A little over a year since the nationwide enrollment of theAffordable Care Act, or Obamacare, began, experts and health consumers are reviewing the experience. It’s a kind of annual checkup, with millions of Americans palpating and probing the health of health care, poring over statistics, listening to tales of woe, and gazing upward anxiously from time to time to see if the sky is falling.
Thus far, the experience has not been catastrophic; the patient has not died from the operation, but he is still hooked up to various tubes and machines, and not out of danger yet.
We haven’t forgotten October 1, 2013, when the unmitigated disaster of HealthCare.Gov seemed to herald the materialization of every anti-Obamacare I-told-you-so and more. Although the enrollment nightmare is over, the phenomenal cost in time and money and the hardships caused to millions of applicants should be in the future histories of the program.
Hopefully, something will be learned from it. The price tag — about $800 million in all — was appalling, even if the software had worked, which it didn’t. HHS secretary Kathleen Sebelius did the honorable thing by resigning, and Canadian contractor CGI Federal was replaced by QSSI, owned by health insurer UnitedHealth.
But the broom didn’t sweep so clean. CGI and other at-fault contractors didn’t give back any of that money. In addition, former QSSI vice president Andrew Slavitt was appointed No. 2 in the program, despite his own culpability in the initial dysfunctions.
What about the bottom line? Has there been an improvement in health care that would justify all the expense and tumult?
Like everything else about Affordable Care, there is no simple answer.
Gallup reported in July that the uninsured rate for adult Americans of 13.4 percent was the lowest it had recorded since it began measuring the rate in 2008. The percentage of Americans without health coverage dropped 7 points over the past 11 months. That translates into over 15 million more people with insurance. That’s significant.
But it will take further analysis to determine just how significant. Because, among other things, the government uses a narrow definition of what constitutes an insured person. If you had insurance at any time during the year, the Census Bureau now considers you insured. Someone who was covered for a month or two, but lost a job and is no longer covered, would still appear insured via the Census formula. And some 15 percent of the population remains uninsured.

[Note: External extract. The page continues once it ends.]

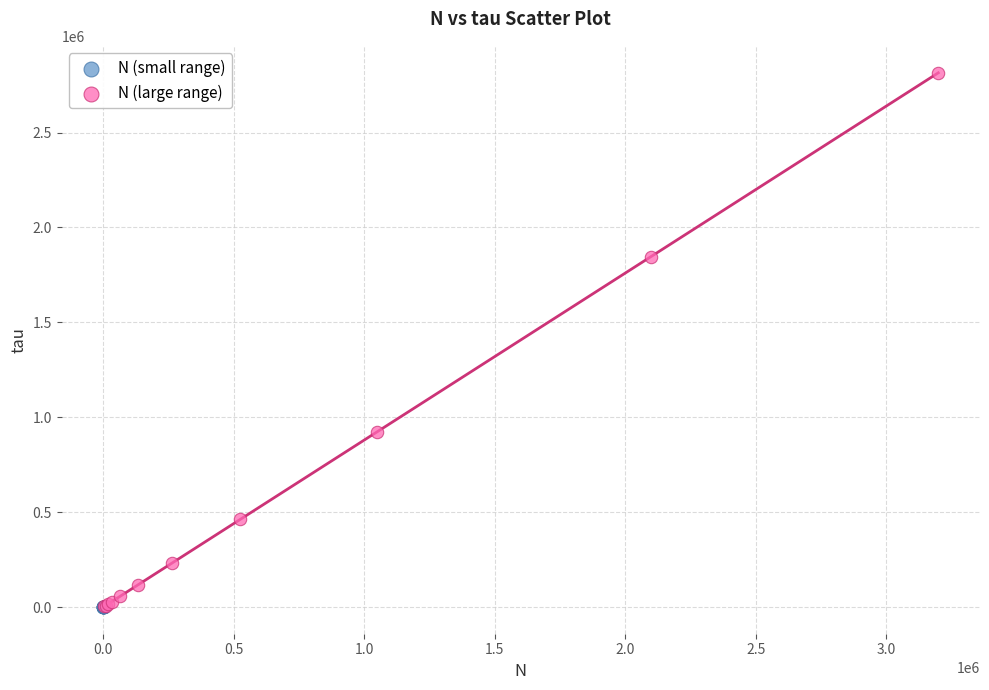

Which series has the widest spread of Y values?

N (large range)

The rate of growth in health-care costs has reportedly slowed.The Kaiser Family Foundation reported last month that the average change in premiums for benchmark silver tier plans will be a reduction next year compared to 2014.
A CBS-New York Times survey found that nearly half of respondents described basic medical care as entailing financial hardship, up 10 points from a year ago. Premiums, deductibles, co-payments or other out-of-pocket expenses have gone up. Even those with good coverage were often hit hard by emergency room fees and prescription drug costs. A short ambulance ride or a few stitches could cost thousands of dollars.
While the Affordable Care Act mandates the coverage of certain screening services at no cost to patients, any subsequent treatment means money out of pocket. As a result, many people with coverage are avoiding medical treatment because they fear they can’t afford the potential bills.
So, while the Affordable Care Act has not been a total catastrophe, those with complaints about the new state of health care in America cannot be dismissed or downplayed. The new reality is far from utopian. Millions remain uninsured, and those with insurance continue to be heavily burdened by the phenomenal costs of medical care.
So far, the direst predictions — of skyrocketing health costs and a shipwrecked economy — did not come true. For example, the warnings that employers would stop hiring because of having to bear more of the cost of health coverage as of now turned out to be largely unfounded.
The sky has not yet fallen. But it is too early to tell what the precise ramifications of Obamacare will be.